Anger is an emotion, something that occurs naturally in all of us, and dealing with anger is something that we are not naturally trained in. It is not simply a character trait, but something that is bound to manifest in many different situations.
Some people tend towards anger more than others, and many men find it hard to deal with the levels of anger that they are susceptible to. It is important to control anger, not to ignore it, as if left to run its course it can lead to circumstances that are not beneficial to anyone.

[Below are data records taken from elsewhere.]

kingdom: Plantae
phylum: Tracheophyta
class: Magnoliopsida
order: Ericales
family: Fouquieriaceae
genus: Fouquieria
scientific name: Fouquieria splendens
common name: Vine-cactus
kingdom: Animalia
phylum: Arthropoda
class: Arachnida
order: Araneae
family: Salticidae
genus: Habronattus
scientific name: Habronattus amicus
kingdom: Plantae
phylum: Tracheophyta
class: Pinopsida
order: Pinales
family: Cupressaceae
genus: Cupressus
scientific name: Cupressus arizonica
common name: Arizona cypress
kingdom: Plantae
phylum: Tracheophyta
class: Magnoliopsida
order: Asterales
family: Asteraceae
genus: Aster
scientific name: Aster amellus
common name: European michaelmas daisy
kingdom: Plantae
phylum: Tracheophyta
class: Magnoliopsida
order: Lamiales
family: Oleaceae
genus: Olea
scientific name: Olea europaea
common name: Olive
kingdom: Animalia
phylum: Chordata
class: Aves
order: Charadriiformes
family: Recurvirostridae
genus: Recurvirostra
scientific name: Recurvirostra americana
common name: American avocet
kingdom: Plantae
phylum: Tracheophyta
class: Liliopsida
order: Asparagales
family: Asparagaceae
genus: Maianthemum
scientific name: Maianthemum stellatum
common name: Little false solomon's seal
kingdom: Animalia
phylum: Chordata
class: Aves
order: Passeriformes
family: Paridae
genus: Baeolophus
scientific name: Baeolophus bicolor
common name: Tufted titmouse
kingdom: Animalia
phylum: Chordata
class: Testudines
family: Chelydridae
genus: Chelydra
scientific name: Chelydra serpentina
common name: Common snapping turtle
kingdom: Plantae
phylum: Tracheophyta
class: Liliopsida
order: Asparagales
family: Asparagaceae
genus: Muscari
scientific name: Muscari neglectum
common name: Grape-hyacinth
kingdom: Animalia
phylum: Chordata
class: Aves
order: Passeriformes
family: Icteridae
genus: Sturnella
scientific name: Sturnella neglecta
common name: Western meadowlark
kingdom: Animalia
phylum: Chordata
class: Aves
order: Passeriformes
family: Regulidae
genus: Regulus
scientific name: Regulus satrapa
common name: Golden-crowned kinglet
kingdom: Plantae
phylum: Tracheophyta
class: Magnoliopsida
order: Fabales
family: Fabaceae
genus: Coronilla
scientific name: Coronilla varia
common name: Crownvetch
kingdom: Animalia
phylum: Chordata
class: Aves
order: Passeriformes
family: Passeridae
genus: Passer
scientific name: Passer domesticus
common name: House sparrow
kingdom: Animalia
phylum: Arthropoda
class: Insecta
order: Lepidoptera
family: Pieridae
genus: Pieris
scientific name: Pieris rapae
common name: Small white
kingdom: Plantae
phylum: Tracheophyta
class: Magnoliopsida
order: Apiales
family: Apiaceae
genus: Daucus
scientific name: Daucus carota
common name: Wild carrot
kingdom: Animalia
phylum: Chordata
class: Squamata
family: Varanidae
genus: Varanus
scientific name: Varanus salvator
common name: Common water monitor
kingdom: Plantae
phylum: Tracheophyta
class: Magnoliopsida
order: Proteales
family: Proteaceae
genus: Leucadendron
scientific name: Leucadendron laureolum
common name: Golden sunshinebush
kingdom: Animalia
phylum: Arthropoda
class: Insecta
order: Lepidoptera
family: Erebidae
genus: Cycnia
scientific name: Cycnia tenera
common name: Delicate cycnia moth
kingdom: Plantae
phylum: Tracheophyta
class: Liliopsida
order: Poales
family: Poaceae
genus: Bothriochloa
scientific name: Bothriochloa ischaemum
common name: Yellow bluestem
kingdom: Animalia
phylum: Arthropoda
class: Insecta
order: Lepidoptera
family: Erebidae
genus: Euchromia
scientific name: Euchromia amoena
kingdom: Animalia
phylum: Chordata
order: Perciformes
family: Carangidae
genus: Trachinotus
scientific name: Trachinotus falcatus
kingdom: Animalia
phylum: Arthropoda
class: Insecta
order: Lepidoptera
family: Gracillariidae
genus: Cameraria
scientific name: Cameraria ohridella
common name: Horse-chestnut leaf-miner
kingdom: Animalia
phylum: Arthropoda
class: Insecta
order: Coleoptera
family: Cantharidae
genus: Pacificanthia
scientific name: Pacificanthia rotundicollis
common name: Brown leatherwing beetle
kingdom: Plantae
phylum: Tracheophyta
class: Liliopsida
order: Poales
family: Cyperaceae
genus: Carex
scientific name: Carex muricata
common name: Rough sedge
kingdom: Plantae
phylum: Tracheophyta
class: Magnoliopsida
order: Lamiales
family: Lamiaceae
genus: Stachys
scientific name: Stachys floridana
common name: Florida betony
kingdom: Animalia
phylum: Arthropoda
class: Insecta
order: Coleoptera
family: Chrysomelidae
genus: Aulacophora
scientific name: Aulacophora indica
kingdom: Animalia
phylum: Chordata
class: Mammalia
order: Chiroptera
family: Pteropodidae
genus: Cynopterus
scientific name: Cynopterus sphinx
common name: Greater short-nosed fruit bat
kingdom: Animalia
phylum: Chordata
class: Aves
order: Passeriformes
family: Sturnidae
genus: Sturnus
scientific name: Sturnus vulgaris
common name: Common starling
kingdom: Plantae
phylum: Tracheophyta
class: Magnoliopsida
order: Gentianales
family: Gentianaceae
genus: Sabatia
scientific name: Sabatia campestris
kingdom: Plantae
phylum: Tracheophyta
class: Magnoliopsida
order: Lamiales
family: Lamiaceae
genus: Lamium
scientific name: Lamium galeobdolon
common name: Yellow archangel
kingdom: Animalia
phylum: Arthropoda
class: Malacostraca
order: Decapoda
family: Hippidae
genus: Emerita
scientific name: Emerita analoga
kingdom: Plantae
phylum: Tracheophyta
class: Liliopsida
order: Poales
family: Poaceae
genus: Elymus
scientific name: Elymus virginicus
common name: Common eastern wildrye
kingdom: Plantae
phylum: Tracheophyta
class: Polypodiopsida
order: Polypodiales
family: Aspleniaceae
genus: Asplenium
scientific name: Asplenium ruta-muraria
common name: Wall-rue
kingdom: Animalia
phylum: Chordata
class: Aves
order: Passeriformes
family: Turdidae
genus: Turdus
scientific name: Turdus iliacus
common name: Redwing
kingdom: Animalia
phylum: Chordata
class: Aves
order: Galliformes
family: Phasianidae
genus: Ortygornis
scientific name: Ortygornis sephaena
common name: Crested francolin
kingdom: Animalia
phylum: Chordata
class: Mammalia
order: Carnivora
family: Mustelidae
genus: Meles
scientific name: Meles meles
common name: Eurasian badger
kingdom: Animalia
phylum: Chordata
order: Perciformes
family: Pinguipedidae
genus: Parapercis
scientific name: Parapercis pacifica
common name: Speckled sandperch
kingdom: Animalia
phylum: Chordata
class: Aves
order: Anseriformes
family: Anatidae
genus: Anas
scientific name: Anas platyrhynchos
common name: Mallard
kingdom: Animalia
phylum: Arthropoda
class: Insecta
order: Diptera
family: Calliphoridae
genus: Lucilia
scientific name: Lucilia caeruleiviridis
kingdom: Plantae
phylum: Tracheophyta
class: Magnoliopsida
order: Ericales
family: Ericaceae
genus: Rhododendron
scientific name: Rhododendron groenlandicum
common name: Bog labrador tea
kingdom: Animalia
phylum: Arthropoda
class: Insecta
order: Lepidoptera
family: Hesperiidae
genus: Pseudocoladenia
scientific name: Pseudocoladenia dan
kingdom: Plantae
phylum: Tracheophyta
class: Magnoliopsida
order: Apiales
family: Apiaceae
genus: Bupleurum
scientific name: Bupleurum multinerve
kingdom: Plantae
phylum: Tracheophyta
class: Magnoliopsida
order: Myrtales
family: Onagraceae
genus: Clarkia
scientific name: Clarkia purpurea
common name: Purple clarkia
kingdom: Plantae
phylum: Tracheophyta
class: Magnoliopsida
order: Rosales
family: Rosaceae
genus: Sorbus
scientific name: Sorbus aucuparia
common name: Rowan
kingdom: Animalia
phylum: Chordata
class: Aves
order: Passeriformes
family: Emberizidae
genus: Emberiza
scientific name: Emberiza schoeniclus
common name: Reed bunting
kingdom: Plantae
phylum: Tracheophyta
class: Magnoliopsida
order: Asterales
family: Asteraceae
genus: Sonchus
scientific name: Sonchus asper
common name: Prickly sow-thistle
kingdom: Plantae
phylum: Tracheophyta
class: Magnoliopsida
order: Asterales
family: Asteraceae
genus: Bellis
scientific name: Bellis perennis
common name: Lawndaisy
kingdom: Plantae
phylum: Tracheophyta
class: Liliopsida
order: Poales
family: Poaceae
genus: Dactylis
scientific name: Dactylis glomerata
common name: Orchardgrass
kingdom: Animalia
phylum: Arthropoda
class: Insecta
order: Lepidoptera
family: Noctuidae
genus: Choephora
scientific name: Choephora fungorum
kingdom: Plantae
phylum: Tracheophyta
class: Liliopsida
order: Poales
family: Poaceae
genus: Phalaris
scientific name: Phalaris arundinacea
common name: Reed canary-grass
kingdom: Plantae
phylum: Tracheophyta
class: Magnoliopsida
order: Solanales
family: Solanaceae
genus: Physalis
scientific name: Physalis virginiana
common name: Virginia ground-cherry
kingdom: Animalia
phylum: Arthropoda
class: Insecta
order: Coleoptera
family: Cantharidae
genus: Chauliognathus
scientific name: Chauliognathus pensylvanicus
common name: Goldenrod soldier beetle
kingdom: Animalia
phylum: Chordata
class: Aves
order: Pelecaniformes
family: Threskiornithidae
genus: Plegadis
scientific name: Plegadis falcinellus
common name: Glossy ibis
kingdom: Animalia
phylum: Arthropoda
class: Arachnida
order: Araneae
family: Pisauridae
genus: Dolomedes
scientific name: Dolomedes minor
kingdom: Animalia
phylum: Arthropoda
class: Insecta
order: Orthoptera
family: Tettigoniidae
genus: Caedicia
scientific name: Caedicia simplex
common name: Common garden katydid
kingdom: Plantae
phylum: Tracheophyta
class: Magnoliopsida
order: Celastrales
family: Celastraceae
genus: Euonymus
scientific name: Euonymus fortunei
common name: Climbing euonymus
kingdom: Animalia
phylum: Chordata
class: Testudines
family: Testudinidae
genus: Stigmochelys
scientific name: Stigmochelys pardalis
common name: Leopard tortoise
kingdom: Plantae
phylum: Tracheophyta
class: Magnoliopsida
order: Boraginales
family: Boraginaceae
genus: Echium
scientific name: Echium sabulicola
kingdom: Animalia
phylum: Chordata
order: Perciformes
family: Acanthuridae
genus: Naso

How does a man set about dealing with anger? The first step is to identify the situations in which he tends towards angry responses; is it generally with a relationship, a one to one response, or does he become angry due to outside influences such as the stress of work or the actions of colleagues? Identifying the source of anger is a key to dealing with it, and if there are multiple sources then all need to be addressed.
Deal with your Anger - Anger Management Strategies
The best way for a man to define when anger becomes the dominant emotion is for him to sit back and think about the occasions when it occurs; talking to others who are close can also be helpful, for often an outsider can more easily explain the instances in which anger comes to the fore.
Once this has been investigated, it is essential to look at the ways of controlling anger. Dealing with anger, as we have said, does not involve ignoring it, and nor will it be eliminated; instead, it is a case of channelling the anger into a more constructive place, of not letting the violent side of possible angry confrontations take over.
Relaxation is a key to dealing with anger; it helps if the man concerned becomes adept at recognising when an angry outburst is about to begin, and when doing so takes the trouble to settle back and relax, away – if possible – from the source of the anger.
It is not a taboo subject, as we have already said it is perfectly natural to feel anger. Anger is a major cause of stress, and as stress can cause anger we can see a vicious circle being drawn. If the most anger he feels is in the workplace then the approach to work
needs to be addressed; likewise, if it is within a relationship, then the approach to that facet of life needs attention.
Essential to dealing with anger is turning the emotion into an explanation; there will always be a reason for anger, and if he can explain the reason – in a controlled manner – to the other party involved, the anger will become more constructive and less confrontational.
If anger plays a big part in his life then he clearly needs to address many aspects of the way he lives; people are all different, and there needs to be compromise on many fronts. Overall, however, dealing with anger is about understanding why it occurs, and not about hiding from the inevitable.